In honor of Asian/Pacific American Heritage month, the Missouri Review is honored to present Seven Voices, another special digital collection in our ongoing collaboration with Project MUSE. This collection includes poems, stories, and essays from the following writers, each a past contributor to TMR:

  • May-lee Chai’s “Life on Mars” follows Xiao Yu, a young teenage boy sent from China to live with his uncle in America. The US is not what he expected, and his uncle isn’t the stable married man that his parents had assumed. It is the story of a young man being in a new, freer, place and despite his immigrant struggles forming a relationship and finding a place unlike anything he has experienced before.

  • Min Jin Lee’s “Motherland” is set in Japan, where protagonist Etsuko is living out the consequences of having been a less-than-ideal mother in years past. This is a moving story about both the romance of motherhood and the difficulty of being a “good” person in a society cursed by double standards, lazy stereotypes and impossible social roles—a society perhaps not so unlike ours.

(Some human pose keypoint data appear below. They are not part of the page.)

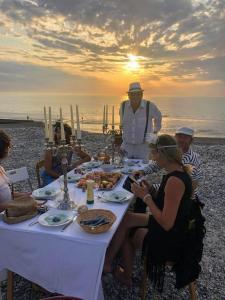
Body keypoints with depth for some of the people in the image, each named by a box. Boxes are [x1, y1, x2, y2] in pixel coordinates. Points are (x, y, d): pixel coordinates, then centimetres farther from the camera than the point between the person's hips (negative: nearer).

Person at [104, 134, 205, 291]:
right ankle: (108, 262, 23)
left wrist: (146, 197, -20)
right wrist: (152, 191, -3)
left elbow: (166, 224, -28)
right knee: (125, 218, 9)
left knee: (126, 234, 7)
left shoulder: (174, 180, -30)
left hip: (171, 239, -8)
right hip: (175, 227, 8)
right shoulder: (179, 170, -1)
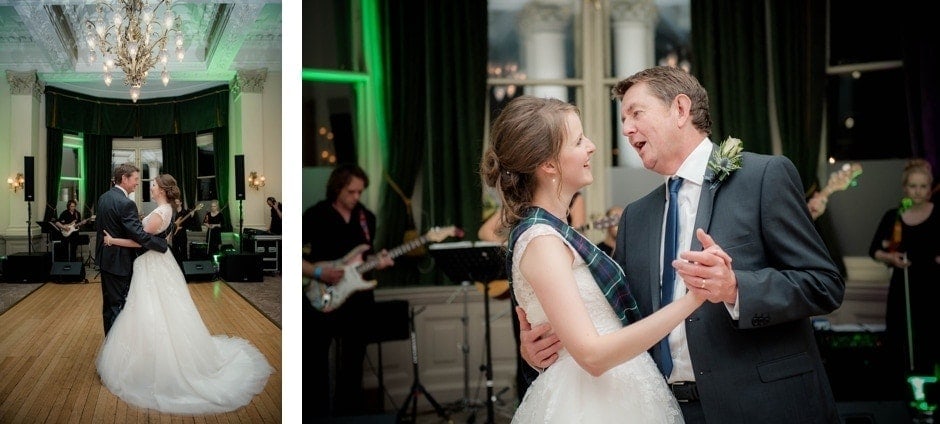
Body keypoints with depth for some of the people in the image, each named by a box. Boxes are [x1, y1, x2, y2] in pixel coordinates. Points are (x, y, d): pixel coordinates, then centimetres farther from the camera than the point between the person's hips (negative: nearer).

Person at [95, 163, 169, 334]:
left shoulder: (103, 197, 6)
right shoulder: (126, 203, -23)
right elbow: (139, 235, -27)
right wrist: (164, 243, -19)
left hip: (104, 258, 9)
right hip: (119, 262, -9)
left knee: (109, 303, 18)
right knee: (120, 305, -2)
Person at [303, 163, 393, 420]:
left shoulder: (367, 217, 8)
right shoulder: (315, 215, -7)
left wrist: (378, 261, -5)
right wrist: (318, 272, -19)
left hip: (357, 301, 5)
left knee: (353, 365, 12)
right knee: (316, 365, 2)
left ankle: (350, 416, 23)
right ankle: (316, 417, 11)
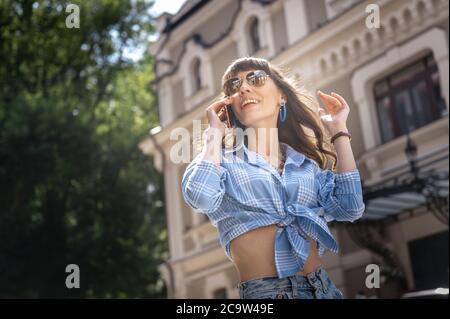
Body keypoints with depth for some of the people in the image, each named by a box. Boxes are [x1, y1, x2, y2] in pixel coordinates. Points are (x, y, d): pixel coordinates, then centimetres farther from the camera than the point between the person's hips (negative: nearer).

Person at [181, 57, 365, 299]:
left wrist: (338, 131, 4)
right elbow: (200, 196, -20)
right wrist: (215, 132, -5)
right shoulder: (223, 159, 3)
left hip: (322, 286, 4)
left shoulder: (306, 162, 13)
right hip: (263, 291, -4)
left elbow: (350, 209, -3)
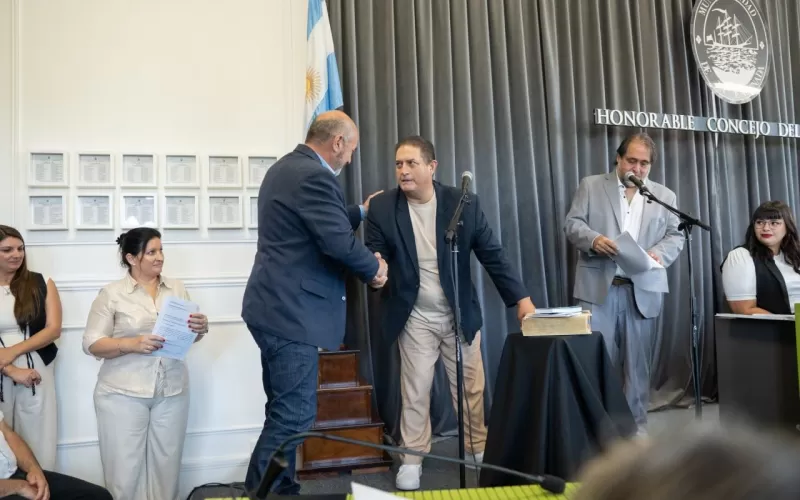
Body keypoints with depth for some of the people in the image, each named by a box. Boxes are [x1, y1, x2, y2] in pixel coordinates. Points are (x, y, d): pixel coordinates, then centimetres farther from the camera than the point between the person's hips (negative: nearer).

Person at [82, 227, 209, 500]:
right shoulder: (111, 293, -4)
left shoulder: (177, 289, 7)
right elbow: (92, 344, -5)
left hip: (172, 391, 3)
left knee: (166, 464, 11)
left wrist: (201, 329, -11)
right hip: (123, 394, -3)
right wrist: (131, 344, -21)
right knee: (125, 468, 3)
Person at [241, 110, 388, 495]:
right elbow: (339, 243, -23)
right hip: (291, 312, -11)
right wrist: (374, 268, -6)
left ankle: (279, 488, 27)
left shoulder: (286, 168, 16)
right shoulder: (314, 176, -17)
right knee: (295, 414, -3)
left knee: (285, 411, 17)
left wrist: (361, 212, 30)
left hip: (275, 307, 11)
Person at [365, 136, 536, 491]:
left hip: (461, 314, 1)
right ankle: (412, 459, 21)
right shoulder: (382, 208, -9)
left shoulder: (464, 203, -9)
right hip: (415, 318, -1)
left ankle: (479, 449, 31)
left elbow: (492, 254, -6)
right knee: (415, 392, 7)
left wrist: (521, 298, -12)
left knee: (471, 388, 12)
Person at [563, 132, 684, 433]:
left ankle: (636, 424, 17)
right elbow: (572, 223, 1)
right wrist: (593, 239, -19)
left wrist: (659, 254, -12)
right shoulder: (591, 186, 8)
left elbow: (675, 237, 9)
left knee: (637, 361, 7)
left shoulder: (665, 196, 15)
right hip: (599, 287, -2)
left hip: (642, 290, 2)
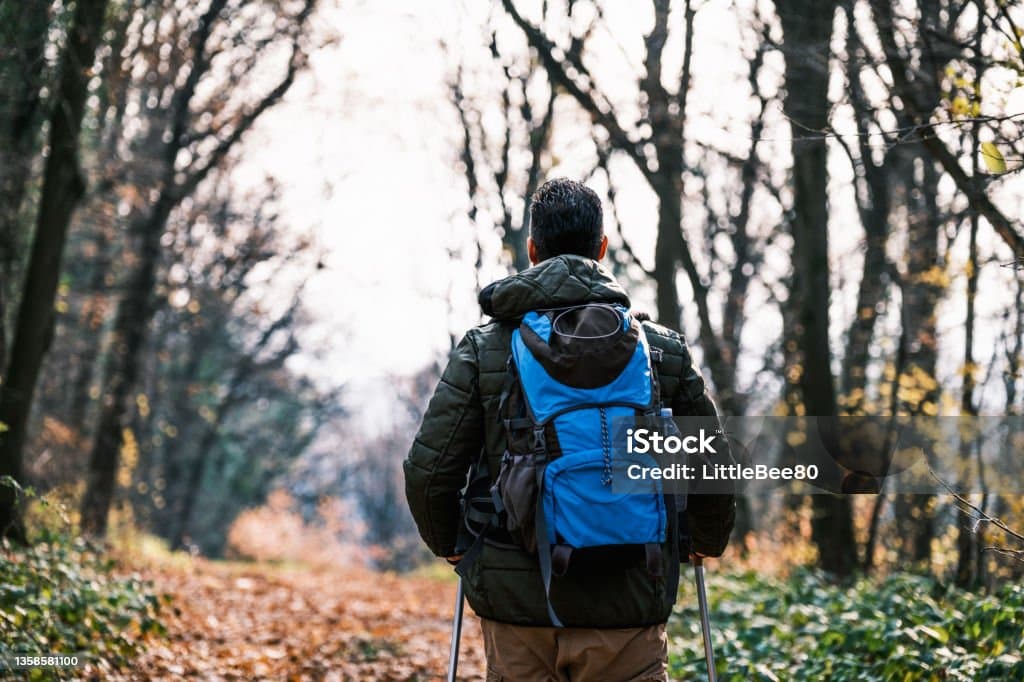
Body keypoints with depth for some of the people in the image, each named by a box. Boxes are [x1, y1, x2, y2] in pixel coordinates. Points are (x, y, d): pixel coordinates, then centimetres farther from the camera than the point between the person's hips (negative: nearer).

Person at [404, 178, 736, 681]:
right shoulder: (663, 349, 2)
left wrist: (448, 545, 16)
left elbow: (428, 470, -4)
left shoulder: (483, 347, 0)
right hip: (626, 605, 0)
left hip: (515, 601, 1)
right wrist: (706, 541, 27)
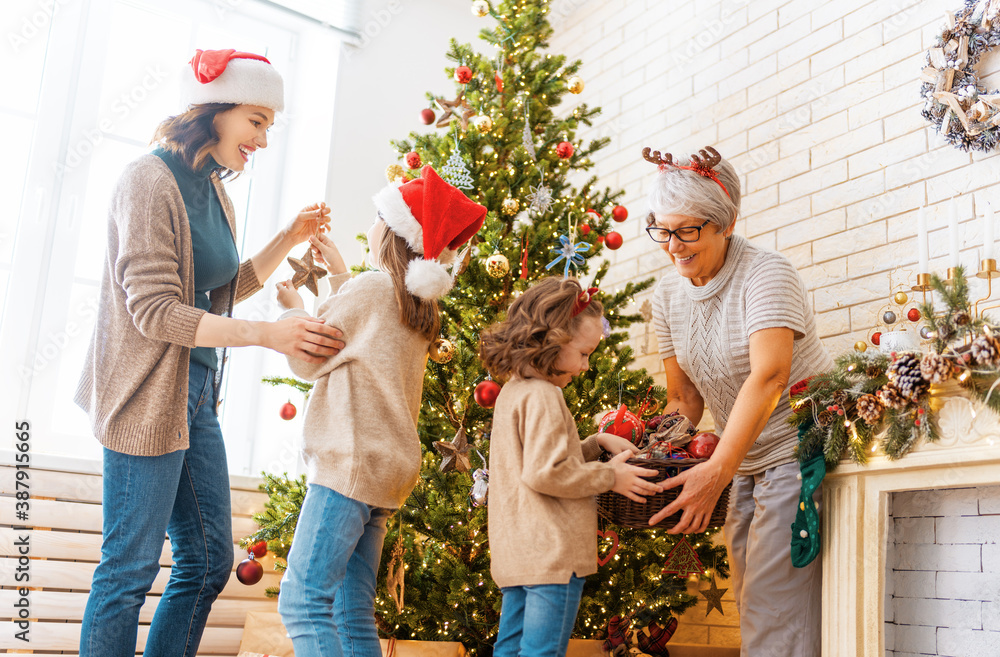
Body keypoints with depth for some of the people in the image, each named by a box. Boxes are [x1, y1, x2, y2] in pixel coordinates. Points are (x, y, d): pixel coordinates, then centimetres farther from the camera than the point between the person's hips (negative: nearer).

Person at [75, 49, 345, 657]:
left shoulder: (215, 191, 13)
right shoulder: (152, 180, -13)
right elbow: (153, 309, -19)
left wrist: (289, 239, 12)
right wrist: (268, 334, -22)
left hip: (197, 394, 9)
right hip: (149, 395, -9)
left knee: (210, 560, 12)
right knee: (130, 568, 0)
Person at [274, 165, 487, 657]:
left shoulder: (371, 288, -7)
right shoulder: (417, 306, 18)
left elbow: (309, 363, -1)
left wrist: (293, 310, 17)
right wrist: (340, 276, 33)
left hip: (350, 463, -9)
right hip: (386, 468, 9)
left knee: (302, 602, -13)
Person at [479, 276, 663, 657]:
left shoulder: (513, 390, 16)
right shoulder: (542, 396, -16)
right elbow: (545, 473, -22)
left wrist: (597, 443, 15)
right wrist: (609, 477, -12)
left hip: (517, 552, 10)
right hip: (552, 554, -10)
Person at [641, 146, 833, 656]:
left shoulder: (766, 275, -18)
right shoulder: (667, 295, 4)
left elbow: (768, 377, -31)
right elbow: (684, 398, 8)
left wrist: (716, 472, -38)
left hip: (803, 447, -7)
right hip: (745, 462, 7)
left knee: (774, 613, -11)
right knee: (749, 602, 11)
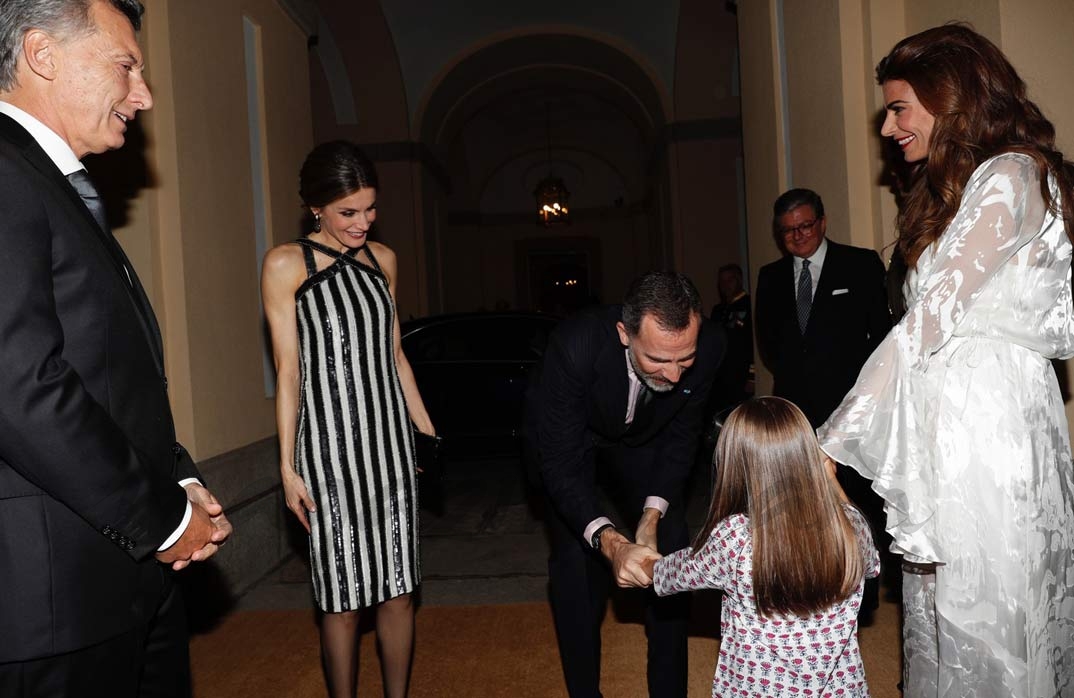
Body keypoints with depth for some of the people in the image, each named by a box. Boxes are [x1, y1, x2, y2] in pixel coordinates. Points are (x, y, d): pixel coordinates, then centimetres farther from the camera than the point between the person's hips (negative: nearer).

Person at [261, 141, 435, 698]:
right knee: (344, 597, 4)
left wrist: (428, 432, 14)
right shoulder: (286, 264, -4)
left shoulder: (383, 260, 10)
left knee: (398, 588, 8)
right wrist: (288, 467, -6)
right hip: (329, 444, -4)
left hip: (390, 440, 4)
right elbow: (287, 371, -5)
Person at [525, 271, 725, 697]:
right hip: (568, 443, -3)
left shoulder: (708, 346, -29)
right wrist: (610, 543, -48)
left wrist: (653, 514, -23)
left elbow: (681, 436, -13)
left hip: (640, 443, 3)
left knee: (671, 550, -1)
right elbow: (561, 463, -35)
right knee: (577, 564, -13)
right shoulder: (575, 345, -41)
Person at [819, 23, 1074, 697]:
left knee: (979, 618, 3)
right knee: (942, 616, 14)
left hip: (986, 426, -8)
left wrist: (836, 439, -16)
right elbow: (933, 324, 12)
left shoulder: (1010, 176, -10)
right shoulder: (957, 187, 18)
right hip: (950, 425, 8)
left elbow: (930, 318, -17)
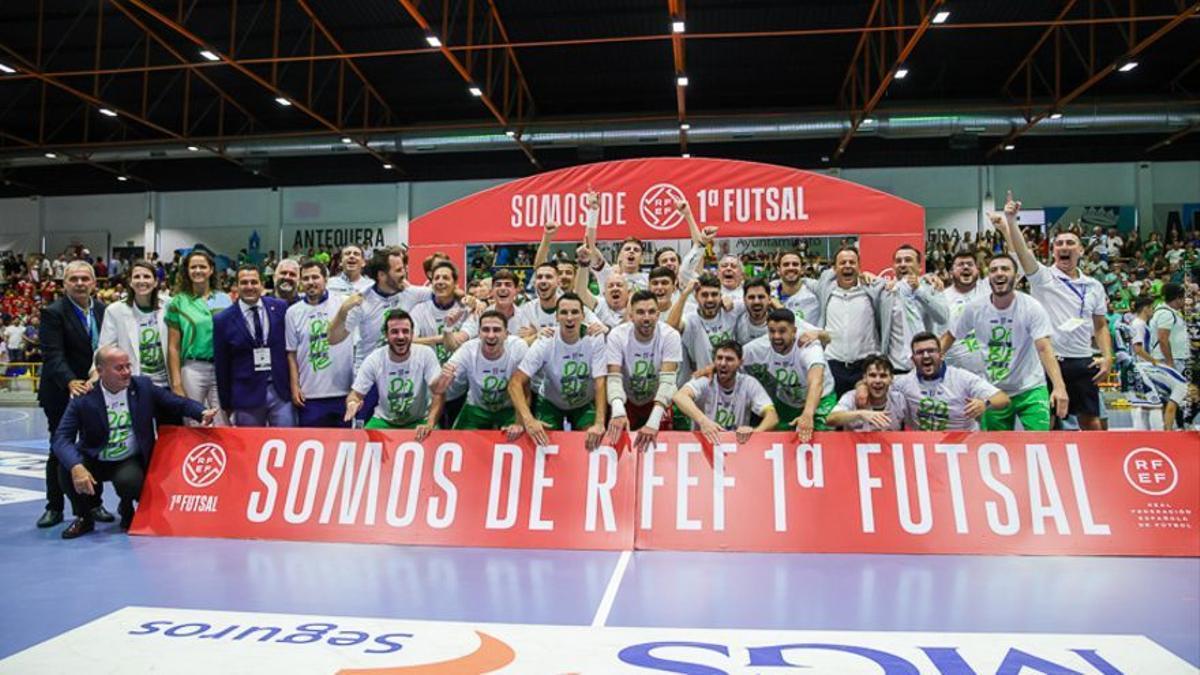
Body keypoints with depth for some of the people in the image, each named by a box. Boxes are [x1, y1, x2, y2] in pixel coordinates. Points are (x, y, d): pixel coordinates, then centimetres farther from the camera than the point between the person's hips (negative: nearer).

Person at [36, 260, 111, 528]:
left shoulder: (102, 310, 5)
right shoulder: (53, 312, -10)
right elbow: (53, 355, -19)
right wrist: (71, 382, -33)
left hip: (96, 388, 4)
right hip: (62, 392, -4)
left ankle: (92, 504, 19)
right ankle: (54, 508, 18)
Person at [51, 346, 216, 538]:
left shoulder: (143, 386, -8)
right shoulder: (83, 399, -13)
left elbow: (177, 404, -3)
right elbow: (60, 438, -19)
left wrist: (203, 413, -25)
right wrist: (76, 467, -39)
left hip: (131, 461, 0)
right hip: (94, 462, 1)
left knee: (128, 481, -32)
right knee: (67, 469, -28)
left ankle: (126, 508, 8)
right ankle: (84, 517, 2)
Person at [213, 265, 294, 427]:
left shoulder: (281, 307, 2)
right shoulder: (223, 320, -1)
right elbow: (221, 366, 4)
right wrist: (226, 404, 6)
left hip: (282, 391, 1)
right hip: (247, 395, -1)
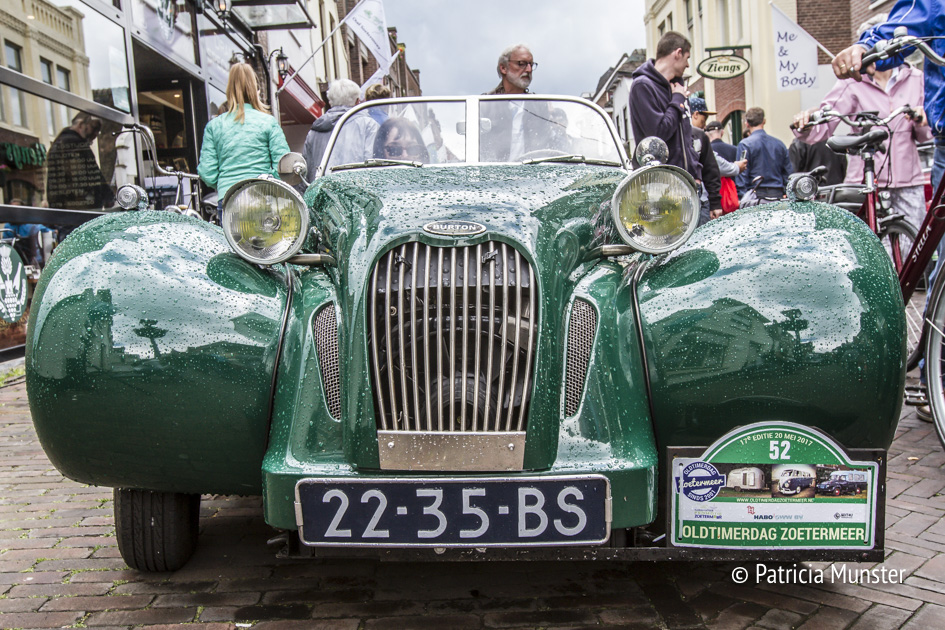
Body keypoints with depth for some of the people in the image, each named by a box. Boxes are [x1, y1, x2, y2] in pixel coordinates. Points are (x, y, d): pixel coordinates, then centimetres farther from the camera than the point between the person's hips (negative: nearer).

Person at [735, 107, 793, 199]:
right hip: (778, 194, 4)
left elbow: (742, 174, -7)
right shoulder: (779, 143, 9)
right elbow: (788, 172, 12)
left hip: (757, 195, -4)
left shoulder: (745, 144, -4)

  • Miho Nonaka’s elegant poems reflect on the influences of fairy tales, cross-cultural and intracultural borders, and the pull of untranslatable nature. In “Border,” nature offers the possibility that "there must be a world beyond such/a series of self-projections." Her poems show how our influences sing, shape, and free us.

  • Ha Jin's “Flame” is set in contemporary China, also a place of relative economic scarcity. While seemingly guileless, this story is a sly critique of materialism in Chinese culture and expectations conditioned by selected memories of youth. “Flame” also suggests that the hard choices life throws up to the young often don't seem like choices at all.

  • Tien-Yi Lee’s “How I Came to Love You Like a Brother” is set in New York City, where a young woman of a Chinese immigrant family tells the tale of her sister Lucia's marriage to an ambitious, older Israeli immigrant, Yonah, owner of an organic-foods store. Lee’s story is partly about how an unlikely sense of family can develop in the aftermath of tragedy or trial.

  • Tim Loc’s story “If You’re So Smart” is about a graduate student at UCLA who ends up temporarily homeless after he loses his job and his mother’s financial situation changes. Determined to keep up his studies, he lives semi-nomadically. Along the way he is challenged by stereotypes of ethnicity, class, and nationality that illuminate the dangers of transgressing the assumed boundaries of the social and cultural groups we belong to. This sharp, well-paced story was Loc’s first fiction publication.

  • • “My Father's Women” by Mako Yoshikawa narrates the attempt of Mako and her sisters to deconstruct the relationships of her famous scientist father after his death. Though her father was a brilliant MIT physicist in the mid-twentieth century, mental illness prevented him from fulfilling his promise and also from having a successful marriage, no matter how often he tried. The essay is less an elegy than an objective portrait that realistically evaluates the effects of mental illness on a life.

In our effort to invite a wide readership to discover these illuminating, urgent works, TMR and Project MUSE are making this collection free and open to the public for the remainder of May. Enjoy!